The students – from Abu Dhabi, Dubai and Sharjah – will enrol in the Gulf Summer University Programme at La Femis School.

They were selected by Image Nation Abu Dhabi, the French embassy in Abu Dhabi and Total, the energy company.

The students are Bader Al Ketbi, Shahad Al Shehhi and Shaqra Al Hameli from Abu Dhabi; Aiham Al Subaihi from Sharjah; and Mohammed Suwaidan from Dubai.

“I have been lucky enough to study film in the United States and Australia, so to be given the opportunity to practise in the birthplace of cinema is really exciting,” said Mr Al Subaihi.

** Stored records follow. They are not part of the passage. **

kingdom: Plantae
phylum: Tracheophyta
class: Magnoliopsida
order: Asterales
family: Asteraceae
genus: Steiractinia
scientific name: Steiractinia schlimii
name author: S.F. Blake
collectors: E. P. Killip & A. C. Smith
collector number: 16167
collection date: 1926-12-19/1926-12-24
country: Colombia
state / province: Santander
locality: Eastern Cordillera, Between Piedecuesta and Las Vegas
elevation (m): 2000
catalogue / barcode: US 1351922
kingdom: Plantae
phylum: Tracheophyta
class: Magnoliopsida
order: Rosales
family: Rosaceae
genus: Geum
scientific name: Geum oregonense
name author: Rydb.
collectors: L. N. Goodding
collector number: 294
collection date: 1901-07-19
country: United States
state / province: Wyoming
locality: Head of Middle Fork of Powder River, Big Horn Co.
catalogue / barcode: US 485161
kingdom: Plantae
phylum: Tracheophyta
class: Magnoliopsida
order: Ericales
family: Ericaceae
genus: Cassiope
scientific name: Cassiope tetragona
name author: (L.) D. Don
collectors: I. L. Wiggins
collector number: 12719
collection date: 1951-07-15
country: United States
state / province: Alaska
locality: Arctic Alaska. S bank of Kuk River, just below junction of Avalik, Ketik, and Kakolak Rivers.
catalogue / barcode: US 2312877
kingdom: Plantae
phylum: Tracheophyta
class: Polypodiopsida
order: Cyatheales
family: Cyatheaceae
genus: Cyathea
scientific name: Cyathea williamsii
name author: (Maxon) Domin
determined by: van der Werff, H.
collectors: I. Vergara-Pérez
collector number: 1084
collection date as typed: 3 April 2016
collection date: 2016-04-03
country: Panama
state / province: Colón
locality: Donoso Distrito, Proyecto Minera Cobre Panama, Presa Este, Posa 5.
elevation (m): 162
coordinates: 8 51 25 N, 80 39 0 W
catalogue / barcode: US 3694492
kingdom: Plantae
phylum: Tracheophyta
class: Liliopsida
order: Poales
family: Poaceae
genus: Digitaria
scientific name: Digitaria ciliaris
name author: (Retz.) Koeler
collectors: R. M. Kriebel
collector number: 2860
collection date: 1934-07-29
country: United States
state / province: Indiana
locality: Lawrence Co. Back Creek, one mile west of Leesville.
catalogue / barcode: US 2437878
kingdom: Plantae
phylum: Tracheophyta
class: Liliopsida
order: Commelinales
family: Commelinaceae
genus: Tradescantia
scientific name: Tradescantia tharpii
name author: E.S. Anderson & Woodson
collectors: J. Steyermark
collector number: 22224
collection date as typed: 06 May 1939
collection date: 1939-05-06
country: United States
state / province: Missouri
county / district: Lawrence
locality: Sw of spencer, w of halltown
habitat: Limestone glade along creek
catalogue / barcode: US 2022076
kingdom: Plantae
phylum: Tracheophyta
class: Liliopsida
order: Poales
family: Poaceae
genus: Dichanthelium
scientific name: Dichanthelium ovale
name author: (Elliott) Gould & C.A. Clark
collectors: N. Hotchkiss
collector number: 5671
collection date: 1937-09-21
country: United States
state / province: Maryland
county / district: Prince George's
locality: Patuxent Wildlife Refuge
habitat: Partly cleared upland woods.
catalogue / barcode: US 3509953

This is the school’s first course specially designed for Arabian Gulf students, according to Mohamed Bendjebbour, a regional audiovisual attache at the French embassy.

“This is both an educational and cultural experience for the students,” he said.

“So I encourage them to embrace Paris as much as possible. Get to know the city, check out the outdoor cinema and learn as much as they can.”

Michael Garin, the chief executive of Image Nation, said understanding the film-making process, the main focus of the course, was as important as film-making.

Image Nation is a subsidiary of Abu Dhabi Media, which publishes The National.

Mr Al Ketbi, 25, studied film, anthropology and sociology at Pace University in New York. After returning to the UAE, he began working in events management.

He said he hoped the course would provide more practical film-making experience because much of his studies had been theoretical.

The course requires participants to produce a film of five to six minutes in duration.

Mr Al Ketbi said he was looking forward to studying at one of the most prestigious schools in Europe and “just being exposed to a different way of looking at movies”.

He said he found French cinema exciting because “it just provides a different perspective to life than American or Egyptian or Bollywood cinema, which are the more commercial, standard movies”.

The story could be the same, he said, “but it’s the way you tell the story that will make a bigger difference”.

The youngster said he hoped to introduce new ways of storytelling to the UAE, where the film industry was still developing.

The course runs from Friday to September 12 and was open to Emiratis aged 21 to 30.